Why Biden’s internal federal workforce and external equity initiatives go hand in hand

Federal agencies are simultaneously assessing the state of diversity, equity, inclusion and accessibility inside their own workforces and in the external services...

For the Biden administration, the drive to improve diversity and inclusion inside the federal workforce and simultaneously embed principles of equity in the external government services agencies provide to the public are one in the same.

One initiative can’t succeed without the other, and agencies won’t improve customer service without focusing on both, administration officials said.

“Focusing on the workforce — making sure that we are recruiting people from across the country, from all different walks of life — is an actual, critical step in designing good customer experience,” Clare Martorana, the federal chief information officer, said Wednesday at a virtual CX summit produced by ACT-IAC.

It’s why the Biden administration sees an executive order on advancing racial equity in underserved communities through government, which the president signed on his first day in office, and a separate EO on improving diversity, equity, inclusion and accessibility inside the federal workforce as policies that go hand-in-hand.

“Having multiple executive orders is extremely helpful,” Kimberlyn Leary, an OMB senior equity fellow and senior vice president of the Urban Institute, said Tuesday at ACT-IAC’s CX summit. “It reminds us that when we’re talking about diversity, equity and inclusion, it’s not just one category.
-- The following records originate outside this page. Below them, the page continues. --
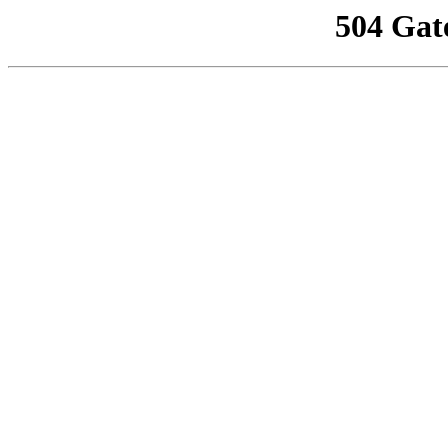
504 Gat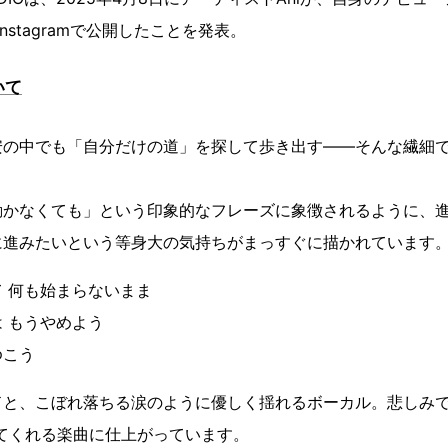
nstagramで公開したことを発表。
いて
安の中でも「自分だけの道」を探して歩き出す——そんな繊細
動かなくても」という印象的なフレーズに象徴されるように、
に進みたいという等身大の気持ちがまっすぐに描かれています
 何も始まらないまま
 もうやめよう
ゆこう
ドと、こぼれ落ちる涙のように優しく揺れるボーカル。悲しみで
てくれる楽曲に仕上がっています。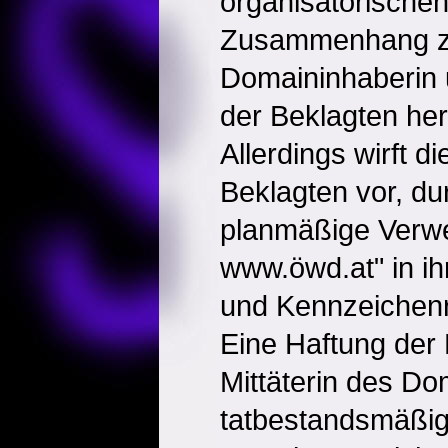
organisatorischen
Zusammenhang z
Domaininhaberin
der Beklagten her
Allerdings wirft di
Beklagten vor, du
planmäßige Verw
www.öwd.at" in 
und Kennzeichenr
Eine Haftung der 
Mittäterin des Do
tatbestandsmäßig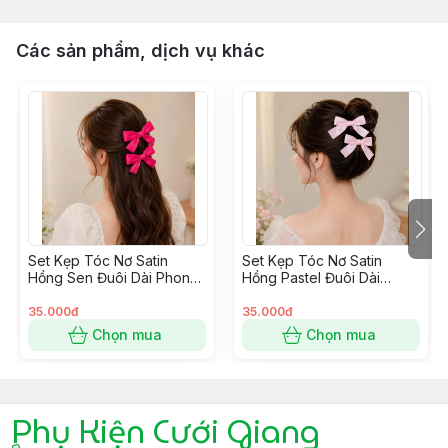
Các sản phẩm, dịch vụ khác
Set Kẹp Tóc Nơ Satin
Set Kẹp Tóc Nơ Satin
Hồng Sen Đuôi Dài Phong
Hồng Pastel Đuôi Dài
Cách Hàn Quốc
Phong Cách Hàn Quốc
35.000đ
35.000đ
Chọn mua
Chọn mua
Phụ Kiện Cưới Giang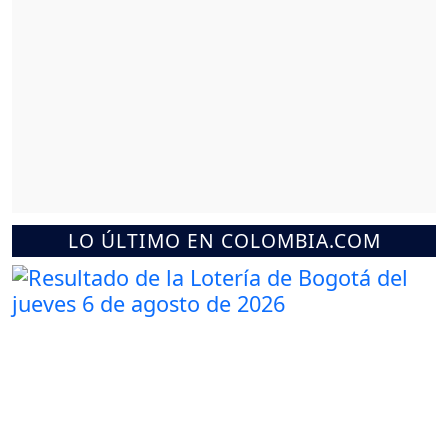
LO ÚLTIMO EN COLOMBIA.COM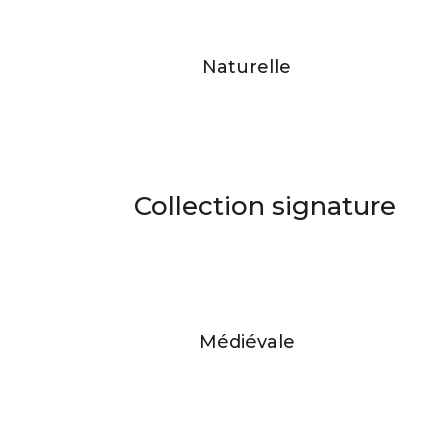
Naturelle
Collection
signature
Médiévale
It really involves multiple dimensions of government service.”

Both Leary and Dalal are serving on a detail with OMB through the Intergovernmental Personnel Act, where they’re helping agencies implement the equity executive order.

The EO charged agencies with assessing the state of equity within their organizations, operations and external-facing public services.

Agencies have until January 2022 to details their plans for improving the equity of the services they provide to the public, particularly those with a high impact.

Leary said those activities will help agencies develop the tools to tackle the second executive order, which the president signed in June. That EO, similarly, calls on agencies to assess the state of diversity, equity, inclusion and accessibility within their own workforces.

“If you start thinking about equity in a service delivery context, and then another EO comes along and asks you to think about hiring and retention, you already have some skills, framework and language that will augment this other work stream, now on workforce, that you’ve been asked to take up,” Leary said. “Likewise the work that’s been done on the workforce and reshaping hiring and retention and other kinds of internal processes can only help augment how we think about service, who counts as a stakeholder and whose voice gets included in the conversation.”

So far, several lessons have become abundantly clear as agencies assess and plan for the equity EO. Dalal said many agencies need to consider new ways to engage externally with the public — and better reach stakeholders whose voices are often overlooked.

OMB issued a request for information earlier this year, which asked the public for recommendations on how agencies could advance equity in procurement and contracting, grant making and their interactions with communities and other stakeholders.

The RFI generated more than 500 responses, Dalal said.

“We saw a big focus on conducting meaningful and long-term community engagement, which means actions like making sure community members — especially those who have lived experiences — are brought into the process from the very early stages of program discussion and design and have a seat and a voice at every decision making process,” she said. “Agencies should also be thinking about establishing advisory boards, commissions and task forces that are inclusive of those community members with lived experience and also compensate them for their time and their expertise.”

Agencies also need better ways to collect data about those using their services, as well as additional channels for the public to submit their feedback, challenges that OMB detailed last month in a report describing methods for assessing equity.

It’s a big job for many agencies, one that will take willing leaders to prioritize and apply an equity lens on every decision they make, Dalal said.

“This is a long and iterative journey. Failures will happen. Snapbacks will happen, and it’s important not to be discouraged by that and just know that this will not change overnight,” she said. “Equity is also everyone’s job. Every single person in this room, I can guarantee you, has something that they can do in their roles to advance equity. It’s not just on HR, and it’s not just on the chief diversity officer, which is a very common misconception when it comes to advancing equity and inclusion.”

The administration is embedding these equity principles into its customer experience work, and CX metrics are part of agency executives and leadership performance standards, priorities OMB has detailed in last month’s A-11 update.

The administration also selected eight new high-impact service providers, which include the Census Bureau and the Agriculture Department’s Food and Nutrition Service and Rural Development, as well as several other Treasury Department subcomponents.

A total of 33 agencies and subcomponents are now considered “high-impact service providers.”

“We’re excited to work with each HISP as they designate and work to define priority services, a unit of delivery, unlike an organizational unit, program funding line or budget account, that actually means something to a customer as they meet a need,” said Amira Boland, OMB’s customer experience lead. “These services should have defined measures of performance, equity and burden, and feedback should be collected in the context of that service so as to find the most meaningful opportunities for improvement.”

While the administration is working with individual organizations to improve their own programs, OMB is also partnering with the President’s Management Council to select additional cross-agency government services that are ripe for improvement, Boland said.